Böylesine ‘normal’ bir ortamda yirmi yıl önce çocuk olanlar, bugün insan olmanın onurunu koruyan birer kahramandır. Bu kahramanlar, mücahitler, şehadet adayları; bebeklik, çocukluk, ilk gençlik yıllarını hayatta kalabilmek suretiyle başarıyla atlatıp bugünlere erişirler. Birinci intifada yıllarında Siyonist tankları taşlayan on yaşındaki çocuklar bugün kırk-kırk altı yaşlarında; ikinci intifada yıllarında Siyonist teröristlere feleğini şaşırtan on yaşındaki çocuklar bugün otuz üç-otuz altı yaşlarında yetişmiş mücahitler olarak tezahür ederler. Ve bu adamlar, tüm dünyadaki Siyonist işbirlikçisi yönetimlerin Filistin için hiçbir şey yapmayacağını, aksine İsrail denen şeyin menfaatlerini kollamak için seferber olacağını, kendi halklarına karşı da prim yapacak, ön alacak, yatıştıracak oyunlar serdedeceklerini ta çocukluk zamanlarından bilirler. Yani hiçbir mücahit, Siyonistlere yaltaklanan yönetimlere güvenerek yola çıkmaz. Bu her ülkenin yerli ve milli Siyonist’inin, sırasında gönderdiği insani yardımı dahi başa kakacağı, terörist İsrail’le yaptığı gizli ve aleni anlaşmalardan çekilmeyeceği, ticari faaliyetlerine aynıyla devam edeceği, el altından İsrail’in dışişleriyle danışıklı dövüşeceği vicdan sahibi her insanın bildiği şeylerdir ve Müslümanlar için, özellikle mücahitler için izahtan varestedir. Anlamayan, en iyi ihtimalle istemeyerek, dökülen kana ortaktır.

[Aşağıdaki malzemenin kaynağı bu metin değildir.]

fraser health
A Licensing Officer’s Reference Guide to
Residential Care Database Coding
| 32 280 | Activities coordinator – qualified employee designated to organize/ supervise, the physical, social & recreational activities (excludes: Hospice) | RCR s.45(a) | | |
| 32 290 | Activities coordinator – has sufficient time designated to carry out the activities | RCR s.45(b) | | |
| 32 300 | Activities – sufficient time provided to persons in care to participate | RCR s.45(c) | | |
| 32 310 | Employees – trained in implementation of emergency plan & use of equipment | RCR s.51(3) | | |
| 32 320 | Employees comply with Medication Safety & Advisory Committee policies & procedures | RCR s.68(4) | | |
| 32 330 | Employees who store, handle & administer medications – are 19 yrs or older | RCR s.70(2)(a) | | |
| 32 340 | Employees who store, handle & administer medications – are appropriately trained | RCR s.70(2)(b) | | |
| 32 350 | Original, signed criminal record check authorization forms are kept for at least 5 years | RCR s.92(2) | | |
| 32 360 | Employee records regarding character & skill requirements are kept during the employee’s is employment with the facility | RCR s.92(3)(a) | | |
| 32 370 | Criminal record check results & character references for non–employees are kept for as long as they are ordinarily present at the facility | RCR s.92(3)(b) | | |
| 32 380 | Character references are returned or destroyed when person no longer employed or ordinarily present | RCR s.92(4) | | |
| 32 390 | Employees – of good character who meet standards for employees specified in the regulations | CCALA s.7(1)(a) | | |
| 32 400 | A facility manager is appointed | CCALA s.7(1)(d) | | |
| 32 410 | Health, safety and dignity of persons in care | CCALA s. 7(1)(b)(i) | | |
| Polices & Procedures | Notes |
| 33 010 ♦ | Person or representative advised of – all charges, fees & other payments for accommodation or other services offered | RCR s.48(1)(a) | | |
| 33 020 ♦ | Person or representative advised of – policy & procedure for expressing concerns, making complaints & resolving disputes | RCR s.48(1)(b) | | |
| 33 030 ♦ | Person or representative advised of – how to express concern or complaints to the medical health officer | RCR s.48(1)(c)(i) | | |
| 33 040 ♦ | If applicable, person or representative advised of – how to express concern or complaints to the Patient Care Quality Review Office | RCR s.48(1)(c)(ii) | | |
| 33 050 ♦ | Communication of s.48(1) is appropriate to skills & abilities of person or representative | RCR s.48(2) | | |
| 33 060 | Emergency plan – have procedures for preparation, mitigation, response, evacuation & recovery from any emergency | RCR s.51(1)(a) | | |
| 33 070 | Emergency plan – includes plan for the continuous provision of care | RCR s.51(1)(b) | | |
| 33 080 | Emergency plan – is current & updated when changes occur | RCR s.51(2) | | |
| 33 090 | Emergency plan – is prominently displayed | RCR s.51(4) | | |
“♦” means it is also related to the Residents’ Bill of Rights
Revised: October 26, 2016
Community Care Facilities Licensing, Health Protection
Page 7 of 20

Asrın cesareti HAMAS diye yazılır, İzzeddin El-Kassam Tugayları diye okunur, Filistin halkı diye bilinir. İnsanlığın, insan olmanın, insan kalmanın, yaşamın ve ölümün onurunu korumak onlara düşer. Mücahede halindeki tugayların adında geçen merhum İzzeddin El Kassam adının bir sıfat olarak insanlığa yansısı izzet, onur ve şereften ibarettir. Yahya Sinvar, Ebu Ubeyde, Ebu Hamza, Muhammed Deyf gibi mücahitler ümmetin cesaret temsilleridir. Ve sesin, sözün, ifadenin, hatta düşüncenin anlamını fena halde yitirdiği şu zamanda insanlığın onurunu kurtarmak, korumak, yüceltmek birkaç milyon Gazzeli direnişçiye kalır. Onlar yaşamı da ölümü de dünya üzerinde hâlihazırda nefes alıp vermekte olan herkesten çok daha iyi anlamış, karar ve tercihlerine herhangi bir sorguya mahal vermeksizin en doğru şekilde yürüyen insanlardır. Bu saçma dünyanın yanıltıcı ama insan evladını kavrayan gerçeğini ellerinin tersiyle itip mutlak olana, gerçek bir hayata doğru alınlarının akıyla koşarak ve Allah tarafından takdir edileni kabullenerek giderler. Herkes kadar yaşam doludurlar da herhangi birinin düşünmediği, bilmediği, kabullenmediği kadar ölümle yüzleşirler. Onlara, bu dünyayı en iyi anlamış, ahireti de en doğru şekilde kabullenen insanlar diye bakmak gerekir. İnananlar, onların cennete yürüdüğünü bilir. Gayrısı için yaşam algısı her neyse akıbet de odur. Bilenler onlara gıpta ile bakar. Ve kendi akıbetinin fena halde tehlikeye girdiğini kabullenip, çaresizlik içinde kıvranır. Gayrı yaşam, söz, dünyanın her bir meşgalesi koca bir saçmalık olarak görünür.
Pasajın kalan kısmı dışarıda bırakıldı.